24 In view of all the above considerations, the reply to the national court must be that Article 1b(3)(c) of Regulation No 797/85, as amended, and Article 4(1) and (2) of Regulation No 4115/88 must be interpreted as not allowing a Member State, where there has been a drop in output during the intermediate period between the end of the reference period and the beginning of the period of the undertaking, to make the grant of aid for `extensification' in any case conditional on output achieved during the intermediate period being reduced, during the period of the undertaking, by an amount corresponding to at least 20% of output during the reference period.


Costs
25 The costs incurred by the Italian Government and the Commission of the European Communities, which have submitted observations to the Court, are not recoverable.
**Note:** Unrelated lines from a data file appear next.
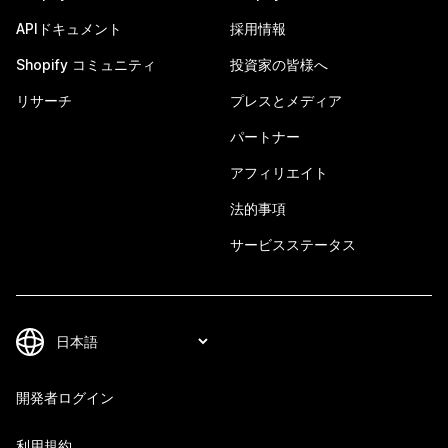
APIドキュメント
採用情報
Shopify コミュニティ
投資家の皆様へ
リサーチ
プレスとメディア
パートナー
アフィリエイト
法的事項
サービスステータス
開発者ログイン
利用規約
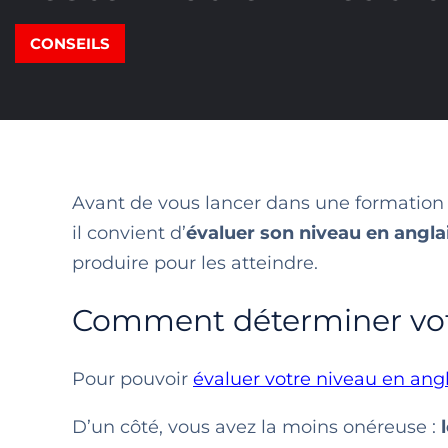
CONSEILS
Avant de vous lancer dans une formation 
il convient d’
évaluer son niveau en angla
produire pour les atteindre.
Comment déterminer votr
Pour pouvoir
évaluer votre niveau en angl
D’un côté, vous avez la moins onéreuse :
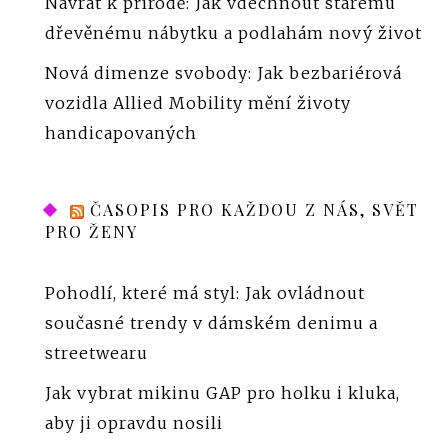
Návrat k přírodě: Jak vdechnout starému
dřevěnému nábytku a podlahám nový život
Nová dimenze svobody: Jak bezbariérová
vozidla Allied Mobility mění životy
handicapovaných
ČASOPIS PRO KAŽDOU Z NÁS, SVĚT
PRO ŽENY
Pohodlí, které má styl: Jak ovládnout
současné trendy v dámském denimu a
streetwearu
Jak vybrat mikinu GAP pro holku i kluka,
aby ji opravdu nosili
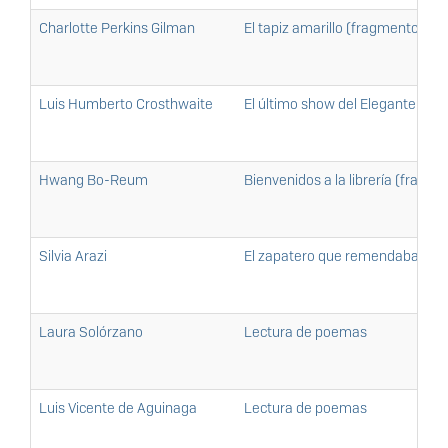
Charlotte Perkins Gilman
El tapiz amarillo (fragmento)
Luis Humberto Crosthwaite
El último show del Elegante Joa
Hwang Bo-Reum
Bienvenidos a la librería (fragme
Silvia Arazi
El zapatero que remendaba cor
Laura Solórzano
Lectura de poemas
Luis Vicente de Aguinaga
Lectura de poemas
Since these proceedings are, for the parties to the main proceedings, a step in the proceedings pending before the national court, the decision on costs is a matter for that court.


On those grounds,
THE COURT
(Third Chamber),
in answer to the questions referred to it by the Consiglio di Stato, by order of 21 March 1995, hereby rules:
Article 1b(3)(c) of Council Regulation (EEC) No 797/85 of 12 March 1985 on improving the efficiency of agricultural structures, as amended by Council Regulation (EEC) No 1760/87 of 15 June 1987, and as both amended by Council Regulation (EEC) No 1094/88 of 25 April 1988, and Article 4(1) and (2) of Commission Regulation (EEC) No 4115/88 of 21 December 1988 laying down detailed rules for applying the aid scheme to promote the extensification of production must be interpreted as not allowing a Member State, where there has been a drop in output during the intermediate period between the end of the reference period and the beginning of the period of the undertaking, to make the grant of aid for `extensification' in any case conditional on output achieved during the intermediate period being reduced, during the period of the undertaking, by an amount corresponding to at least 20% of output during the reference period.